[Data provided — start]

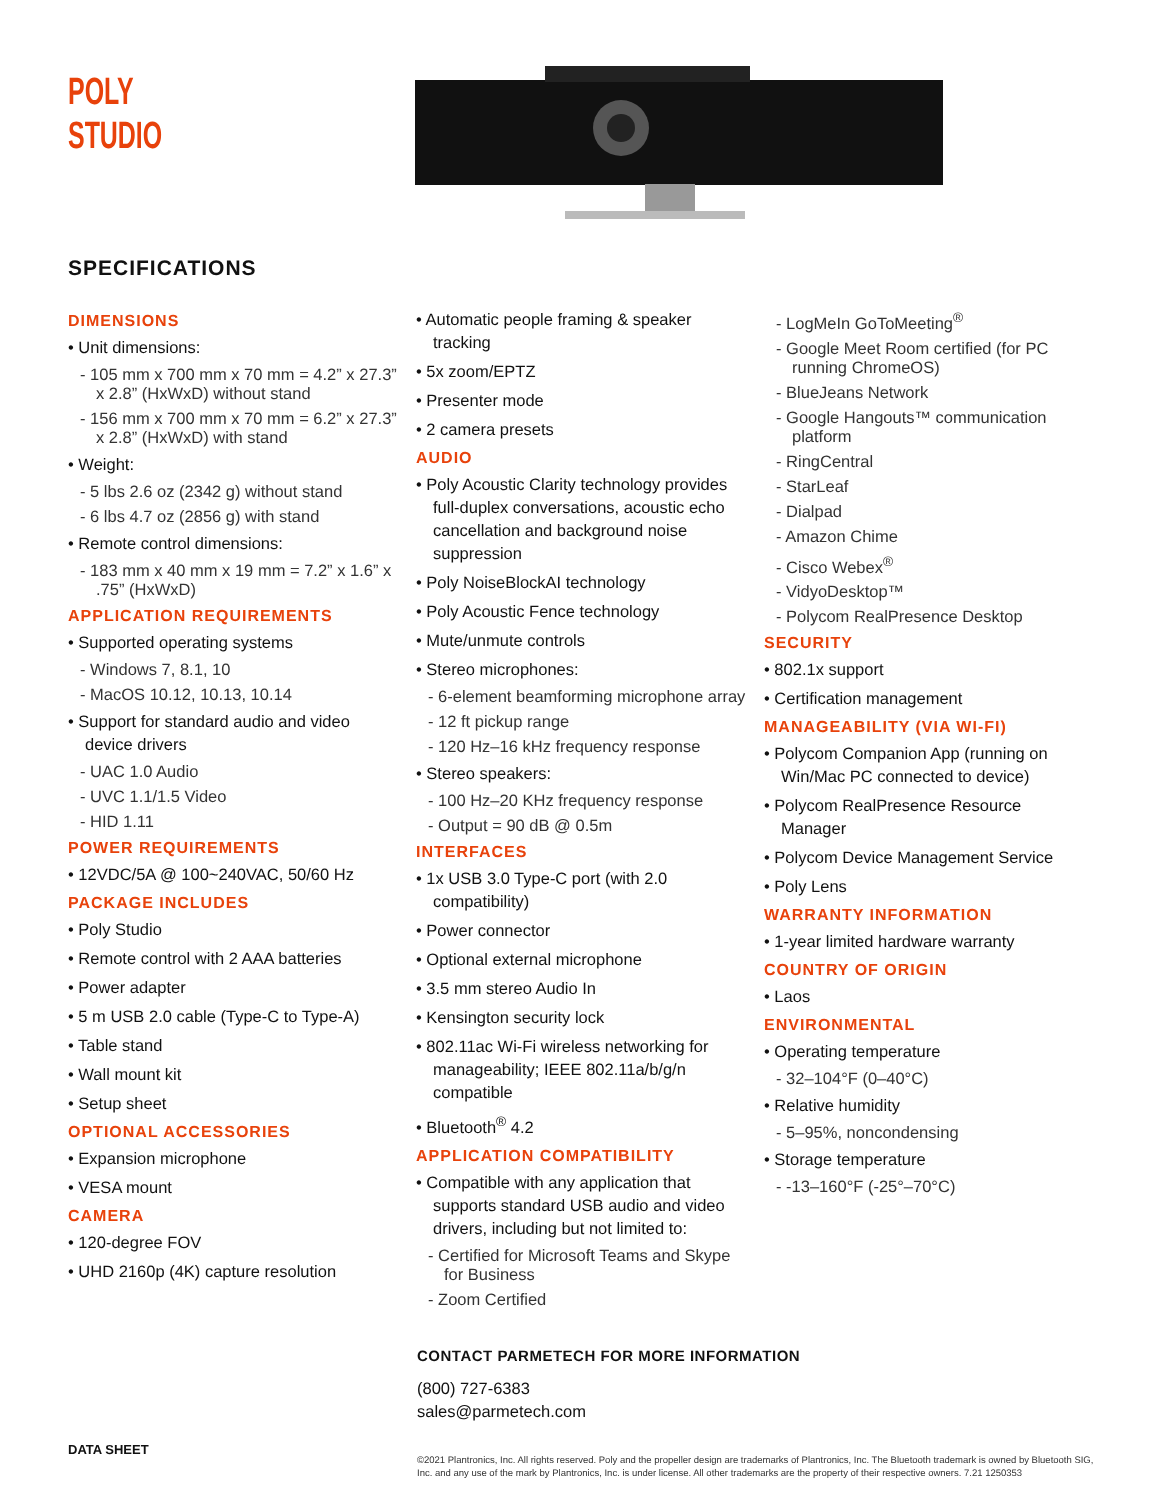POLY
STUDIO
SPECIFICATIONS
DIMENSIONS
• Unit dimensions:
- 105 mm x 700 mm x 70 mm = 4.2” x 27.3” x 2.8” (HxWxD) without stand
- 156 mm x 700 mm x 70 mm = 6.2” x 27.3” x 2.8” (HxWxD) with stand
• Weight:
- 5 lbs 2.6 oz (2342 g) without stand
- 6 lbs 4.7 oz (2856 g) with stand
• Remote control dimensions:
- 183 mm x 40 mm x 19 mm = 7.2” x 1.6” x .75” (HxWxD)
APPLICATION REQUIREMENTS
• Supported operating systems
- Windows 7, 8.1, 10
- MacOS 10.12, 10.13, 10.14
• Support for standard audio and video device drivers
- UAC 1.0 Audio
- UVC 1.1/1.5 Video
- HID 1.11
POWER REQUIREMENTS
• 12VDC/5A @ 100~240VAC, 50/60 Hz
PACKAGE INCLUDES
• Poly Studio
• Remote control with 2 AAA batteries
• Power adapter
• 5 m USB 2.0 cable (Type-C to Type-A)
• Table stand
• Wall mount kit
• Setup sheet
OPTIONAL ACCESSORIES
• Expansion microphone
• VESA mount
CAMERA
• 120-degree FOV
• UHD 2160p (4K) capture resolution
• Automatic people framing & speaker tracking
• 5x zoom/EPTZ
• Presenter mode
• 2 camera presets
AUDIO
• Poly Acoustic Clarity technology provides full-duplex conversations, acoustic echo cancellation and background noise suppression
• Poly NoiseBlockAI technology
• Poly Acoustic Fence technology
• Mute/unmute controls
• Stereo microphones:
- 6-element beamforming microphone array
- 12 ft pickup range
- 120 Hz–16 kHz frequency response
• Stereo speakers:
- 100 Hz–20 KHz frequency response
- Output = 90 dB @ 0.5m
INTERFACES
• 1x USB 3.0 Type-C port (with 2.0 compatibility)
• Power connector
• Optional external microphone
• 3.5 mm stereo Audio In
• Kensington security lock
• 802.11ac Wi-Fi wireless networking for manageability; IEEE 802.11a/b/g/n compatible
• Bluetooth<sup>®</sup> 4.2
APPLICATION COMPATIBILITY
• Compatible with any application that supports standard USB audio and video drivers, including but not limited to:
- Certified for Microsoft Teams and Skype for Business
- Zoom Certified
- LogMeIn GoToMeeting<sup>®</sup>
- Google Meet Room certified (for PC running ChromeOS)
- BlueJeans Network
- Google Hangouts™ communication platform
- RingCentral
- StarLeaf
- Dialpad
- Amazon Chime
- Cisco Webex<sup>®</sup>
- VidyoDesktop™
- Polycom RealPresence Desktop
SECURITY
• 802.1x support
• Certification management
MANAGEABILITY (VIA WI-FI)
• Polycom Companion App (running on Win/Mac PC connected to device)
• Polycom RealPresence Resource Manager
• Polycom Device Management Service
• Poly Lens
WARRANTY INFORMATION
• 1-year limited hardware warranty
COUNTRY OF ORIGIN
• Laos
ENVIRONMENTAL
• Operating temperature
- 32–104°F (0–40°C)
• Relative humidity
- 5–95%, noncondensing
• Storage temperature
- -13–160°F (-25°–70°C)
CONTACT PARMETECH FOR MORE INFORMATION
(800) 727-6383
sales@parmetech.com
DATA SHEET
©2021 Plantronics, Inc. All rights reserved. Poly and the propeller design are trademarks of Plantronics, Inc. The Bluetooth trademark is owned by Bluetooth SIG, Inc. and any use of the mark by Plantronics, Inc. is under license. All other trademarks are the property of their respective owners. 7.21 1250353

[Data provided — finish]
[Data provided — start]

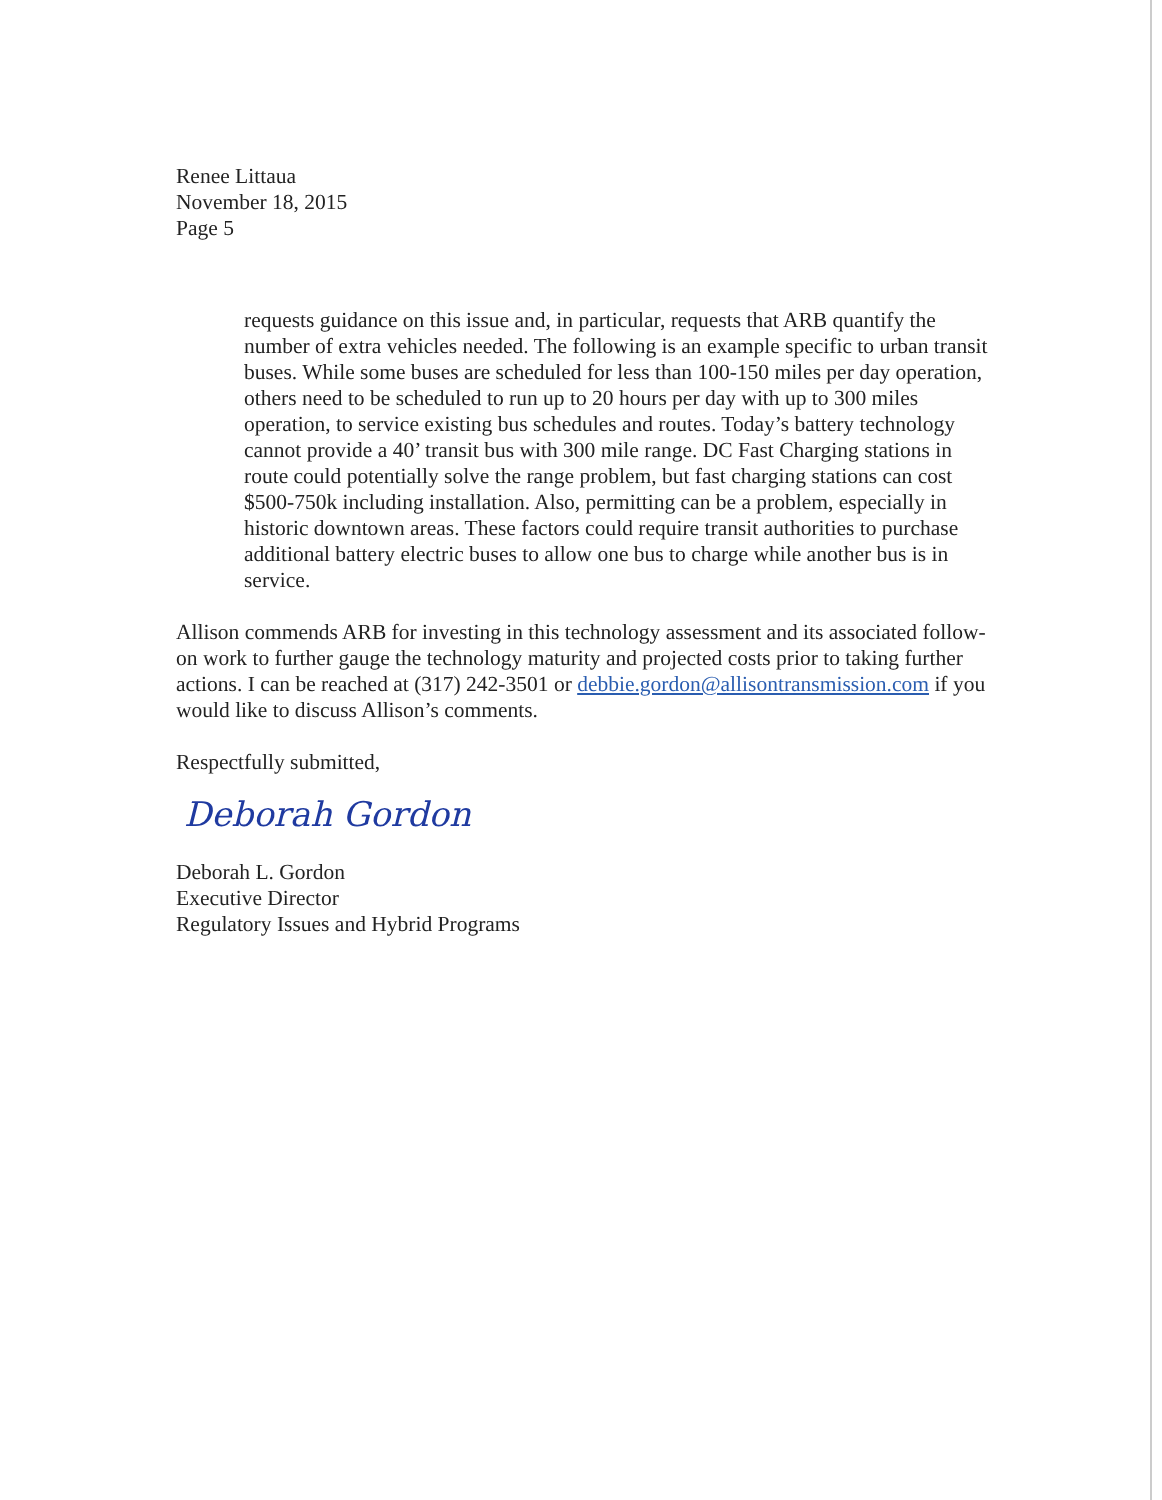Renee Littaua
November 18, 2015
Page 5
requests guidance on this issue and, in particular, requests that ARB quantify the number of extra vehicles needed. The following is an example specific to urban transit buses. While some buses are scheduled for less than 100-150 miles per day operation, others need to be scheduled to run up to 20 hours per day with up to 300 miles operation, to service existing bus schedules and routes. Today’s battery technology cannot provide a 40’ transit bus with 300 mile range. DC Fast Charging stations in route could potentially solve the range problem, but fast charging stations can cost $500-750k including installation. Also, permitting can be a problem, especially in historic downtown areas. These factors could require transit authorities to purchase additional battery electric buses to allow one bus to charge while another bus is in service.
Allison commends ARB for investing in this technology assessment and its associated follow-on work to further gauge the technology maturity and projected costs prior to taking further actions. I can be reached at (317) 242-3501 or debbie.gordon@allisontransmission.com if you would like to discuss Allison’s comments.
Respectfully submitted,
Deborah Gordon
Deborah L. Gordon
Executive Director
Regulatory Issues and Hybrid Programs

[Data provided — finish]

Exactly reproduce the lines above, starting at the one that contains "Renee Littaua" and ending at the one that contains "Regulatory Issues and Hybrid Programs", both inclusive; leave the pictures out and add no other lines.

Renee Littaua
November 18, 2015
Page 5
requests guidance on this issue and, in particular, requests that ARB quantify the number of extra vehicles needed. The following is an example specific to urban transit buses. While some buses are scheduled for less than 100-150 miles per day operation, others need to be scheduled to run up to 20 hours per day with up to 300 miles operation, to service existing bus schedules and routes. Today’s battery technology cannot provide a 40’ transit bus with 300 mile range. DC Fast Charging stations in route could potentially solve the range problem, but fast charging stations can cost $500-750k including installation. Also, permitting can be a problem, especially in historic downtown areas. These factors could require transit authorities to purchase additional battery electric buses to allow one bus to charge while another bus is in service.
Allison commends ARB for investing in this technology assessment and its associated follow-on work to further gauge the technology maturity and projected costs prior to taking further actions. I can be reached at (317) 242-3501 or debbie.gordon@allisontransmission.com if you would like to discuss Allison’s comments.
Respectfully submitted,
Deborah Gordon
Deborah L. Gordon
Executive Director
Regulatory Issues and Hybrid Programs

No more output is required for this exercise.